Cómo fortalecer la fe
Así pues, ya hemos dicho, que la fe es un valioso don de Dios. La fe nos ofrece una correcta concepción del mundo, nos muestra el objetivo de la vida, nos reconforta en los momentos difíciles, alegra nuestro corazón, da fuerza a nuestra oración y nos abre la entrada a las infinitas misericordias de Dios.
Pero hay que hacer una triste observación: la vida en la abundancia y la prosperidad diluye y dispersa la fe. Se olvidan las bendiciones de Dios. La fe eficaz y activa se aleja, y el gran talento de Dios se oculta. Y a medida que en el ser humano se apaga la fe, le llega el más grande deterioro en su constitución interna: pierde la claridad de sus pensamientos y el objetivo de la vida, desaparece la fuerza espiritual, y un gran vacío y el abatimiento y la tristeza se apoderan fuertemente del corazón. El ser humano se vuelve irritable y está disconforme con todo. Así pues, el hecho es que el alma no puede vivir sin fe, como las plantas no pueden existir sin luz ni humedad. El ser humano con la fe apagada, aún cuando fuera muy inteligente, se rebaja al grado de un animal astuto, a veces incluso de rapiña.
Para escapar de semejante "naufragio en cuanto a la fe" (l Tim.1:19) es necesario preocuparse seriamente de la renovación de nuestra alma. ¿Cómo? Nosotros sabemos que nuestras capacidades exigen ejercicio: para que la inteligencia conserve su claridad hay que dedicarse al trabajo intelectual, para que los dedos no pierdan agilidad hay que ejercitarse en algún instrumento musical; para que el cuerpo conserve su elasticidad hay que hacer gimnasia. Si la gente gasta tantas fuerzas y medios para desarrollar sus capacidades físicas, entonces, ¿no debiéramos los cristianos trabajar duro para adquirir experiencia espiritual viva?

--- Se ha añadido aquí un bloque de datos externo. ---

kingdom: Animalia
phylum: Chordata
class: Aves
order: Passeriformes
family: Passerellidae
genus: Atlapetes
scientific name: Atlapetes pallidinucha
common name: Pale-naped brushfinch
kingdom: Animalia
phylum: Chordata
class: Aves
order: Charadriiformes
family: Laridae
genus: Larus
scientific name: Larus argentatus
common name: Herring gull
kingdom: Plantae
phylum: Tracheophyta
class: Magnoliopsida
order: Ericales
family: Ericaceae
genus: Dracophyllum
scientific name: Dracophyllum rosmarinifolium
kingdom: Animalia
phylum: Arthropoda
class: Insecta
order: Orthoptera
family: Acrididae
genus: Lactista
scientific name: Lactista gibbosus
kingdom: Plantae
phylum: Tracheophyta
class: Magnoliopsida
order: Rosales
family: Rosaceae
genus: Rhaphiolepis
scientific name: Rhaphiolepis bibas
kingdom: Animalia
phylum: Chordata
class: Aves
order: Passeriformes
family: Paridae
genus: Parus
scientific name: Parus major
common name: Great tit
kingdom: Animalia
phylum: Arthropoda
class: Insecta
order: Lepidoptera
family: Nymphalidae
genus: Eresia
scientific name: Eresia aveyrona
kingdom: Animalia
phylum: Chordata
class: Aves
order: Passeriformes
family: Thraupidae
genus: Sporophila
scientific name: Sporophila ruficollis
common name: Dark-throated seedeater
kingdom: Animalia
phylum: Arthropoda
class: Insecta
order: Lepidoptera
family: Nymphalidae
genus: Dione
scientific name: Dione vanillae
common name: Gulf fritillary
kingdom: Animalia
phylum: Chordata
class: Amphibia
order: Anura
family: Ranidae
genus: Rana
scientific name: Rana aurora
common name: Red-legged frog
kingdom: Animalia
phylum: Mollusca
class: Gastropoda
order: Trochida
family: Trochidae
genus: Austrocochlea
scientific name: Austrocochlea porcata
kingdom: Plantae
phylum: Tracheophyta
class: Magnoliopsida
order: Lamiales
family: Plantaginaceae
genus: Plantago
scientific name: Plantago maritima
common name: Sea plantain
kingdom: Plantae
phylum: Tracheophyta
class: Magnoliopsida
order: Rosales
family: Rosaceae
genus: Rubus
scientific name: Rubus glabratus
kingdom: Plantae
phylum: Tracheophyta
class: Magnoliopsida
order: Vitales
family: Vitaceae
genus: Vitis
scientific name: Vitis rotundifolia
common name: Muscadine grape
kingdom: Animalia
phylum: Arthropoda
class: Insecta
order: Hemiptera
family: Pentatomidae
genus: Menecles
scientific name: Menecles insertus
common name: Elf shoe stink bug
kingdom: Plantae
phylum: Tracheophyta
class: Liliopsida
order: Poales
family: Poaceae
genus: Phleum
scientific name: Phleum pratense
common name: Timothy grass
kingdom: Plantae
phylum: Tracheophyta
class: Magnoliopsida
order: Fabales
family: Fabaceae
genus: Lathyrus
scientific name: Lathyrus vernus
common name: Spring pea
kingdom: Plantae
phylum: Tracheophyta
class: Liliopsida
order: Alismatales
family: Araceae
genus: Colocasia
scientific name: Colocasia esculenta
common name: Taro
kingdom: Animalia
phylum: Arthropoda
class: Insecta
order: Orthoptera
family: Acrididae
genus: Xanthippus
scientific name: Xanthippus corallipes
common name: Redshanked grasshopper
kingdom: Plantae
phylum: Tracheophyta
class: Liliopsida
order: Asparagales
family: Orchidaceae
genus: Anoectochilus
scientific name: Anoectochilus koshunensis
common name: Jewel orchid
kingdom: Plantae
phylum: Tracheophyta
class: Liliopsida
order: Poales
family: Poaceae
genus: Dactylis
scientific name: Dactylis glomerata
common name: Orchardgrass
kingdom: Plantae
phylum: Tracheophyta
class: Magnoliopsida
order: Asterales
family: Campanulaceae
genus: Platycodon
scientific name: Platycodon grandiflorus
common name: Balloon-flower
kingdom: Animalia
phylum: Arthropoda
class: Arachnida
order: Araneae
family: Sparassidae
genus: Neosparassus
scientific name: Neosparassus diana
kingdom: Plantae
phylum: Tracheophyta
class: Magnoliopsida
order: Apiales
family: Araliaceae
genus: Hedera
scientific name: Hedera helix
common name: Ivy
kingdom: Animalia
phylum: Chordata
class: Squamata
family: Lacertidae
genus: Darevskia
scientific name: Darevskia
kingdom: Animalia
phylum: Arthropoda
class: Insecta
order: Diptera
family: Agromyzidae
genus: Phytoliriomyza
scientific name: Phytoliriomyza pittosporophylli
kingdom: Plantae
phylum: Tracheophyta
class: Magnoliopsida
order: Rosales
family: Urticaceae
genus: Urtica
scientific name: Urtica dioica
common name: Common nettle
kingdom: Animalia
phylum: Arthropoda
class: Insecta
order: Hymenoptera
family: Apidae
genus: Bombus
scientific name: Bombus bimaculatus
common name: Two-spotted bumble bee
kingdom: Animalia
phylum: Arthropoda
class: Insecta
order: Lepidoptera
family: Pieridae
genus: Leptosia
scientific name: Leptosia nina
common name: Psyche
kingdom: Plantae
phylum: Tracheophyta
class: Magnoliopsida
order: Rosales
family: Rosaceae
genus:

Para fortalecer la fe es necesario empezar a vivir espiritualmente. Para esto es necesario, en primer lugar, leer las Sagradas Escrituras regularmente, pensar en Dios, interesarse y leer literatura de contenido espiritual. Después es necesario tratar de sentir a Dios en una oración atenta y de corazón, así como en la comunión con el Cuerpo y la Sangre de Cristo. Y por último es necesario tratar de vivir no sólo para sí mismo, sino para el bien del prójimo y de su Iglesia. El que ama recibe el calor de la gracia del Espíritu Santo en el corazón. Desde luego, en la vida cristiana siempre va a haber lucha, pruebas y dificultades. A veces va a parecer que todo el mundo cierra filas contra el creyente. Pero es importante recordar que, con la ayuda de Dios, todas las pruebas van a ayudarnos en nuestro crecimiento espiritual.
Tomando en cuenta todo esto, vamos a recordar que la fe no es sólo fruto de nuestro esfuerzo, sino que es un don del Espíritu Santo. El apóstol Pablo atestiguo sobre esto cuando dijo: "El fruto del Espíritu Santo es amor, gozo, paz, paciencia, bondad, caridad, fe" (Ga. 5:22). Por eso vamos a pedir a Dios que nos de fe como un gran tesoro espiritual recordando la promesa: "Pedid y se os dará; buscad y hallareis; llamad y se os abrirá" (Mt. 7:7). La fe por su parte nos traerá paz en el alma, alegría y goce anticipado de aquella victoria final sobre el mal que consolaba a los apóstoles cuando escribieron: "Ésta es la victoria que ha vencido al mundo, nuestra fe" (l Jn. 5:4).